Please copy the items below exactly, from the very start of the items through the line containing "Larga estancia Málaga", with that line included.

(Entries drawn from a collection)
——

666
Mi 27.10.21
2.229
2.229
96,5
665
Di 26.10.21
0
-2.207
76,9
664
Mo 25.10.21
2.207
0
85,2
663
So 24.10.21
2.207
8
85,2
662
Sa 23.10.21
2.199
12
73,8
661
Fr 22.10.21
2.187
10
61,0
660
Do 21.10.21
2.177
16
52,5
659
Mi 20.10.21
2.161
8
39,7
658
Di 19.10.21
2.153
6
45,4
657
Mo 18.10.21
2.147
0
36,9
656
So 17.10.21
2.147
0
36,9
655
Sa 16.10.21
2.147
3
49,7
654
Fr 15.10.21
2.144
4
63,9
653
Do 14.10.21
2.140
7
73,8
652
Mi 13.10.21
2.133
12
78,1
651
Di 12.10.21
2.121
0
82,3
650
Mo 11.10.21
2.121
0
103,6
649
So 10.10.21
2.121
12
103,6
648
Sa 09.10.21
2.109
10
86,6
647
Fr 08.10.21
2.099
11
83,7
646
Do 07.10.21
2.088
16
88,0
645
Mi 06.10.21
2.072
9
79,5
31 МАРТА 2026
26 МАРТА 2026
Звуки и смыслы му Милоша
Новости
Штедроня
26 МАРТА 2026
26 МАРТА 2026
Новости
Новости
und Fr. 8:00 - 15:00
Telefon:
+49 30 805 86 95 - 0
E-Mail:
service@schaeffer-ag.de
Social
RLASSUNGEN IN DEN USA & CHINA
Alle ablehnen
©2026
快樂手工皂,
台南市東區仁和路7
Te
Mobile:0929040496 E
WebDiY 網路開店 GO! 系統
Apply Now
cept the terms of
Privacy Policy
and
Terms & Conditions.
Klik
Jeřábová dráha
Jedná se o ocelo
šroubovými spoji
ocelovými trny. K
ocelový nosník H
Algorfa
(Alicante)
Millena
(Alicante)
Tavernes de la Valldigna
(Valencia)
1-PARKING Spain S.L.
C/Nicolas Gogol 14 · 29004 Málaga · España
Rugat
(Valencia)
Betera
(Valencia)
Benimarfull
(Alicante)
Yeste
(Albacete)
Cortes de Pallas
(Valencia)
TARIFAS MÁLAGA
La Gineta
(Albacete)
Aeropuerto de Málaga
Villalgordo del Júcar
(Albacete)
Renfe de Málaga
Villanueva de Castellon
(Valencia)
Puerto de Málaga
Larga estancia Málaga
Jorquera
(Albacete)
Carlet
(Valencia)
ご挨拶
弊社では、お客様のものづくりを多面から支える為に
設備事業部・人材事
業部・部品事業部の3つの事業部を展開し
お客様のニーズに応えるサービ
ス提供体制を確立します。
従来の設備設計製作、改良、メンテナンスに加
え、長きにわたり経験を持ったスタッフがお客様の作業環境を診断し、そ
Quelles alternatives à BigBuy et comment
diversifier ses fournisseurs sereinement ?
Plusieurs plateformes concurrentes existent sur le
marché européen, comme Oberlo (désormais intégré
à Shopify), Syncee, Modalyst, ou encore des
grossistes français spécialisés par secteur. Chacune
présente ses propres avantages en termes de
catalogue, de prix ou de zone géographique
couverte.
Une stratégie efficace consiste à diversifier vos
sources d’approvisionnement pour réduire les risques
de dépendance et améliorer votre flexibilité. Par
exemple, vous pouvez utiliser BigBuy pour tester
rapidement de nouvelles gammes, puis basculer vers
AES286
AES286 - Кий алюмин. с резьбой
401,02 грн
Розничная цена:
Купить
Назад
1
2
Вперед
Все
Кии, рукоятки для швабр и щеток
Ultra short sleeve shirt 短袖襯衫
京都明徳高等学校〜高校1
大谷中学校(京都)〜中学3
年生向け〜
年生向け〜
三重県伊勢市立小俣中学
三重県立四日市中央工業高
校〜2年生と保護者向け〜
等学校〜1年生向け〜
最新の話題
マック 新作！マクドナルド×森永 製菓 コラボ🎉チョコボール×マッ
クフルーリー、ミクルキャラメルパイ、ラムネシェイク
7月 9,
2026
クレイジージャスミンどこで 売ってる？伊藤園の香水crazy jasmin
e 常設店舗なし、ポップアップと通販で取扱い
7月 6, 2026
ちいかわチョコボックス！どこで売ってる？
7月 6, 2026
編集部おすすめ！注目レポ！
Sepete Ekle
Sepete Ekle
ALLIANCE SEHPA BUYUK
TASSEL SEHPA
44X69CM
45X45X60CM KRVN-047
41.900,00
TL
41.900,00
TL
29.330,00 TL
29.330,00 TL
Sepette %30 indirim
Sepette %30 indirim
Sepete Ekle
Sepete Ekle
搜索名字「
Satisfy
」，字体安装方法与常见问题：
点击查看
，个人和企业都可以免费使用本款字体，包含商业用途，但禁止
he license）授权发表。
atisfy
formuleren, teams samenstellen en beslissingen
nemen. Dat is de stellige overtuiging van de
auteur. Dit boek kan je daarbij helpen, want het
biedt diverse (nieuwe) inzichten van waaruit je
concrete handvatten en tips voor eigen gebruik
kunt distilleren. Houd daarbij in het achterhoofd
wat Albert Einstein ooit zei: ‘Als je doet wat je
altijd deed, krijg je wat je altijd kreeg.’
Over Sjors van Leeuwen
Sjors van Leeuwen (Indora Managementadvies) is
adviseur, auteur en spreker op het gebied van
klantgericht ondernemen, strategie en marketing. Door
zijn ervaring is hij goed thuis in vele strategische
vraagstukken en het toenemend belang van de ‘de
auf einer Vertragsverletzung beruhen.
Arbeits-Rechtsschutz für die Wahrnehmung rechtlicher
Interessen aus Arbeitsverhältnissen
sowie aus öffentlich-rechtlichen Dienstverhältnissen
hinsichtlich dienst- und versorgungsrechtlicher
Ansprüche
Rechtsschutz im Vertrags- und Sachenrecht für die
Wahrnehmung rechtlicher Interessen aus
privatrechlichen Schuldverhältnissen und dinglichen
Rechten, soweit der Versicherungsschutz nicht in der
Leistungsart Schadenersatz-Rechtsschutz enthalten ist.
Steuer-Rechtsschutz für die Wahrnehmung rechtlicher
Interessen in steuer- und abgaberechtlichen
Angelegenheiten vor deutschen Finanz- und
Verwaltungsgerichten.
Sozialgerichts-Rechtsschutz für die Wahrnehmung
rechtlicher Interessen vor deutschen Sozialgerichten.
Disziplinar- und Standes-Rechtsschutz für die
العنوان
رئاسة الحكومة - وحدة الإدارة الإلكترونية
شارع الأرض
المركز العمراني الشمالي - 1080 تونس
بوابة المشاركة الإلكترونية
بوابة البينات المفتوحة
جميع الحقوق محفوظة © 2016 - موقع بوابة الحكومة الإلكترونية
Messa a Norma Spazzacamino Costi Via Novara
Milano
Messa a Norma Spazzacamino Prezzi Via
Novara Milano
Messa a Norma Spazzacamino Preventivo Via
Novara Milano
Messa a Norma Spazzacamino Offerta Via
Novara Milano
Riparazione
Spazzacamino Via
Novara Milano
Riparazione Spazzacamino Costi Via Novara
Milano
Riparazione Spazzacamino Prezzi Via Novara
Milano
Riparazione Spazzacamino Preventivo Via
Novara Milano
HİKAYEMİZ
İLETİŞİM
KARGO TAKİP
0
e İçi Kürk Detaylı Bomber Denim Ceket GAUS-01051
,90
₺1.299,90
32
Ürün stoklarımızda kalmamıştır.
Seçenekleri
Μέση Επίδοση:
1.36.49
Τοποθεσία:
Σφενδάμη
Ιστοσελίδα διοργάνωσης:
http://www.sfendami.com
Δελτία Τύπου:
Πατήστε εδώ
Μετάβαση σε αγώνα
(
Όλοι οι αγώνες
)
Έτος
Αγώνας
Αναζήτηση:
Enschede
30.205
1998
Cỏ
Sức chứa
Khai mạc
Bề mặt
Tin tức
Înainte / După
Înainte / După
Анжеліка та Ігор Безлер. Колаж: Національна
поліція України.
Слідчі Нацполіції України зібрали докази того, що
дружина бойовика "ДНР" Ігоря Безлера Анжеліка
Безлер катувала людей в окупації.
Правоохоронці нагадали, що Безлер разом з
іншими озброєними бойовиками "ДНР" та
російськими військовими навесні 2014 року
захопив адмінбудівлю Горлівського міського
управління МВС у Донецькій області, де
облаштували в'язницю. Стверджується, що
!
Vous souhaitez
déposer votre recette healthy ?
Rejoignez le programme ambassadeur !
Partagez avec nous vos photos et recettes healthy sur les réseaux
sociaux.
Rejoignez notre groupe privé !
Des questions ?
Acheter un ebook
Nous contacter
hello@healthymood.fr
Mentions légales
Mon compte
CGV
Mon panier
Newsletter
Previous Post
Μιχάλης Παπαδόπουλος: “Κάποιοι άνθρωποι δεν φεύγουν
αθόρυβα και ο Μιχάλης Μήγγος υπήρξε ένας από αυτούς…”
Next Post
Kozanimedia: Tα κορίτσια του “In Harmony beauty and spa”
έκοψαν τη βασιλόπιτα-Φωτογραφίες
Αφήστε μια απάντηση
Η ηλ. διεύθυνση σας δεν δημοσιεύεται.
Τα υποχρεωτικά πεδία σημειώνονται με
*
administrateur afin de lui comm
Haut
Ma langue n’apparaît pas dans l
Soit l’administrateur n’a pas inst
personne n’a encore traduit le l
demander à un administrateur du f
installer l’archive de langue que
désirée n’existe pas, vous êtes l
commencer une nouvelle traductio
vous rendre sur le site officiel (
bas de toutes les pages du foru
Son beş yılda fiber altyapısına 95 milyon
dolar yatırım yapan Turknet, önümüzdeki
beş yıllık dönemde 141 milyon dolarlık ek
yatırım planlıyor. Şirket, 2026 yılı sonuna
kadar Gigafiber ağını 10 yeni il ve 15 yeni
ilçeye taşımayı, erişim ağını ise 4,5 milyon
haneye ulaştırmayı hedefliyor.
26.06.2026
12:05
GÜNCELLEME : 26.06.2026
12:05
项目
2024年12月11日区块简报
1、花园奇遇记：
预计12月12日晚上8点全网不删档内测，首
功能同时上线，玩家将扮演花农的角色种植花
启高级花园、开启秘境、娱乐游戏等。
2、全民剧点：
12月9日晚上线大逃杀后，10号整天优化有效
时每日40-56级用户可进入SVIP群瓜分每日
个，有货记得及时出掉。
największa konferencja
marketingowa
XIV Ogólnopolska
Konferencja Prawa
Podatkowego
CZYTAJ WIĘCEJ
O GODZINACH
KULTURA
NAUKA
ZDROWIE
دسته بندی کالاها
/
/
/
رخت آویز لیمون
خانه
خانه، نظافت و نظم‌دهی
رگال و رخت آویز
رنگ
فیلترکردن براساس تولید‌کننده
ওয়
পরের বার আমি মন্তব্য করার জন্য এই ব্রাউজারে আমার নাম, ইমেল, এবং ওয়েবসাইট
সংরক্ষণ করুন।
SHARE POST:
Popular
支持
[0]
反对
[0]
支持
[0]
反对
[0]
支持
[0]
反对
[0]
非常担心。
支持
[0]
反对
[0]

——

• FINISHED TASK:
666
Mi 27.10.21
2.229
2.229
96,5
665
Di 26.10.21
0
-2.207
76,9
664
Mo 25.10.21
2.207
0
85,2
663
So 24.10.21
2.207
8
85,2
662
Sa 23.10.21
2.199
12
73,8
661
Fr 22.10.21
2.187
10
61,0
660
Do 21.10.21
2.177
16
52,5
659
Mi 20.10.21
2.161
8
39,7
658
Di 19.10.21
2.153
6
45,4
657
Mo 18.10.21
2.147
0
36,9
656
So 17.10.21
2.147
0
36,9
655
Sa 16.10.21
2.147
3
49,7
654
Fr 15.10.21
2.144
4
63,9
653
Do 14.10.21
2.140
7
73,8
652
Mi 13.10.21
2.133
12
78,1
651
Di 12.10.21
2.121
0
82,3
650
Mo 11.10.21
2.121
0
103,6
649
So 10.10.21
2.121
12
103,6
648
Sa 09.10.21
2.109
10
86,6
647
Fr 08.10.21
2.099
11
83,7
646
Do 07.10.21
2.088
16
88,0
645
Mi 06.10.21
2.072
9
79,5
31 МАРТА 2026
26 МАРТА 2026
Звуки и смыслы му Милоша
Новости
Штедроня
26 МАРТА 2026
26 МАРТА 2026
Новости
Новости
und Fr. 8:00 - 15:00
Telefon:
+49 30 805 86 95 - 0
E-Mail:
service@schaeffer-ag.de
Social
RLASSUNGEN IN DEN USA & CHINA
Alle ablehnen
©2026
快樂手工皂,
台南市東區仁和路7
Te
Mobile:0929040496 E
WebDiY 網路開店 GO! 系統
Apply Now
cept the terms of
Privacy Policy
and
Terms & Conditions.
Klik
Jeřábová dráha
Jedná se o ocelo
šroubovými spoji
ocelovými trny. K
ocelový nosník H
Algorfa
(Alicante)
Millena
(Alicante)
Tavernes de la Valldigna
(Valencia)
1-PARKING Spain S.L.
C/Nicolas Gogol 14 · 29004 Málaga · España
Rugat
(Valencia)
Betera
(Valencia)
Benimarfull
(Alicante)
Yeste
(Albacete)
Cortes de Pallas
(Valencia)
TARIFAS MÁLAGA
La Gineta
(Albacete)
Aeropuerto de Málaga
Villalgordo del Júcar
(Albacete)
Renfe de Málaga
Villanueva de Castellon
(Valencia)
Puerto de Málaga
Larga estancia Málaga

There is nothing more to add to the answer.